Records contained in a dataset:
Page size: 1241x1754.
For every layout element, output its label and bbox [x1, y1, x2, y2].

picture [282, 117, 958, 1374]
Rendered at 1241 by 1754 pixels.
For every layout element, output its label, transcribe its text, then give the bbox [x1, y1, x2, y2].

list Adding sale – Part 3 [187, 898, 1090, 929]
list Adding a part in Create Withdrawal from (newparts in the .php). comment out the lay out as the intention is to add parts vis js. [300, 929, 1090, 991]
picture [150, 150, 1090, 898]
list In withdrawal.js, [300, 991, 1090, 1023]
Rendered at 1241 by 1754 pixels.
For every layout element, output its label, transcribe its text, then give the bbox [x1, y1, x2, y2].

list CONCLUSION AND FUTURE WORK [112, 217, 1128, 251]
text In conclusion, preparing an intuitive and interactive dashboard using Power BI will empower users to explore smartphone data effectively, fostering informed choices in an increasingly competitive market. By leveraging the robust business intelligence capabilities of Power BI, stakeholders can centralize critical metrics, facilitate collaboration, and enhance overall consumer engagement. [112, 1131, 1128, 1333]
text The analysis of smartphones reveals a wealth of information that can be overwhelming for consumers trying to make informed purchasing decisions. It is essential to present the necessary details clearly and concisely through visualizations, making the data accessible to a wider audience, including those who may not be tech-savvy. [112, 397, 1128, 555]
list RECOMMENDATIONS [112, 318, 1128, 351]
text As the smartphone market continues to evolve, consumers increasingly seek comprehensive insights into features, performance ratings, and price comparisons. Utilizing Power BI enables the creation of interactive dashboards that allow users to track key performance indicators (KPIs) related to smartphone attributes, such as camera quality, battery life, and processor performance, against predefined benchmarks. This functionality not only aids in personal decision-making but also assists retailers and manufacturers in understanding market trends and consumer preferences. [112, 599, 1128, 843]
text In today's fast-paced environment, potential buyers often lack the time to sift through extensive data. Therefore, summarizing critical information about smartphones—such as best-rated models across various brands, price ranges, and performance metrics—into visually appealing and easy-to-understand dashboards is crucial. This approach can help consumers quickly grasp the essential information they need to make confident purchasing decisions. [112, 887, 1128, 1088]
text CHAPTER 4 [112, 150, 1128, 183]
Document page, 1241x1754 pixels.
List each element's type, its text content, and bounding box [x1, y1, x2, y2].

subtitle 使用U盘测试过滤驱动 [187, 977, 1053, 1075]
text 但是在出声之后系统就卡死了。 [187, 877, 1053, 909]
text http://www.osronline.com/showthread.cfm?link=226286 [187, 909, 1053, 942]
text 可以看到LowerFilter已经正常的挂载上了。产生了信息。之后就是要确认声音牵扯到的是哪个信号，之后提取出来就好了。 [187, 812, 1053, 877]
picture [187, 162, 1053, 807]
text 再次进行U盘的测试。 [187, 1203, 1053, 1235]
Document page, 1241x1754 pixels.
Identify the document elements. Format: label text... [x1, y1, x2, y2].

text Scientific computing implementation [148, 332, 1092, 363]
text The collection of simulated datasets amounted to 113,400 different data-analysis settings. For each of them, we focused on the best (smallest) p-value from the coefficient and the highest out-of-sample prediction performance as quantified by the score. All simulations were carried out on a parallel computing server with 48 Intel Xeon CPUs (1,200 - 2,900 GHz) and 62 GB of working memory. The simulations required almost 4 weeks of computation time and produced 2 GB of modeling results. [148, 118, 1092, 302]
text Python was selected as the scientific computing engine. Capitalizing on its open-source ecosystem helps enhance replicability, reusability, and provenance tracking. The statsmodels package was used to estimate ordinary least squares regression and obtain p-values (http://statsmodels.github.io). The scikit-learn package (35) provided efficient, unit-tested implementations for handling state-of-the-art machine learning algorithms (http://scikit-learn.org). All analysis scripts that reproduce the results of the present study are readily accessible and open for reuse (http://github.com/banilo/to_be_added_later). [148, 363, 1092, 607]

### [Problem details]
Word for word, write out all the lines shown above.

### [Your solution]
Page size: 1241x1754.
For every layout element, output its label and bbox [x1, y1, x2, y2].

picture [282, 117, 958, 1374]
Rendered at 1241 by 1754 pixels.
For every layout element, output its label, transcribe its text, then give the bbox [x1, y1, x2, y2].

list Adding sale – Part 3 [187, 898, 1090, 929]
list Adding a part in Create Withdrawal from (newparts in the .php). comment out the lay out as the intention is to add parts vis js. [300, 929, 1090, 991]
picture [150, 150, 1090, 898]
list In withdrawal.js, [300, 991, 1090, 1023]
Rendered at 1241 by 1754 pixels.
For every layout element, output its label, transcribe its text, then give the bbox [x1, y1, x2, y2].

list CONCLUSION AND FUTURE WORK [112, 217, 1128, 251]
text In conclusion, preparing an intuitive and interactive dashboard using Power BI will empower users to explore smartphone data effectively, fostering informed choices in an increasingly competitive market. By leveraging the robust business intelligence capabilities of Power BI, stakeholders can centralize critical metrics, facilitate collaboration, and enhance overall consumer engagement. [112, 1131, 1128, 1333]
text The analysis of smartphones reveals a wealth of information that can be overwhelming for consumers trying to make informed purchasing decisions. It is essential to present the necessary details clearly and concisely through visualizations, making the data accessible to a wider audience, including those who may not be tech-savvy. [112, 397, 1128, 555]
list RECOMMENDATIONS [112, 318, 1128, 351]
text As the smartphone market continues to evolve, consumers increasingly seek comprehensive insights into features, performance ratings, and price comparisons. Utilizing Power BI enables the creation of interactive dashboards that allow users to track key performance indicators (KPIs) related to smartphone attributes, such as camera quality, battery life, and processor performance, against predefined benchmarks. This functionality not only aids in personal decision-making but also assists retailers and manufacturers in understanding market trends and consumer preferences. [112, 599, 1128, 843]
text In today's fast-paced environment, potential buyers often lack the time to sift through extensive data. Therefore, summarizing critical information about smartphones—such as best-rated models across various brands, price ranges, and performance metrics—into visually appealing and easy-to-understand dashboards is crucial. This approach can help consumers quickly grasp the essential information they need to make confident purchasing decisions. [112, 887, 1128, 1088]
text CHAPTER 4 [112, 150, 1128, 183]
Document page, 1241x1754 pixels.
List each element's type, its text content, and bounding box [x1, y1, x2, y2].

subtitle 使用U盘测试过滤驱动 [187, 977, 1053, 1075]
text 但是在出声之后系统就卡死了。 [187, 877, 1053, 909]
text http://www.osronline.com/showthread.cfm?link=226286 [187, 909, 1053, 942]
text 可以看到LowerFilter已经正常的挂载上了。产生了信息。之后就是要确认声音牵扯到的是哪个信号，之后提取出来就好了。 [187, 812, 1053, 877]
picture [187, 162, 1053, 807]
text 再次进行U盘的测试。 [187, 1203, 1053, 1235]
Document page, 1241x1754 pixels.
Identify the document elements. Format: label text... [x1, y1, x2, y2].

text Scientific computing implementation [148, 332, 1092, 363]
text The collection of simulated datasets amounted to 113,400 different data-analysis settings. For each of them, we focused on the best (smallest) p-value from the coefficient and the highest out-of-sample prediction performance as quantified by the score. All simulations were carried out on a parallel computing server with 48 Intel Xeon CPUs (1,200 - 2,900 GHz) and 62 GB of working memory. The simulations required almost 4 weeks of computation time and produced 2 GB of modeling results. [148, 118, 1092, 302]
text Python was selected as the scientific computing engine. Capitalizing on its open-source ecosystem helps enhance replicability, reusability, and provenance tracking. The statsmodels package was used to estimate ordinary least squares regression and obtain p-values (http://statsmodels.github.io). The scikit-learn package (35) provided efficient, unit-tested implementations for handling state-of-the-art machine learning algorithms (http://scikit-learn.org). All analysis scripts that reproduce the results of the present study are readily accessible and open for reuse (http://github.com/banilo/to_be_added_later). [148, 363, 1092, 607]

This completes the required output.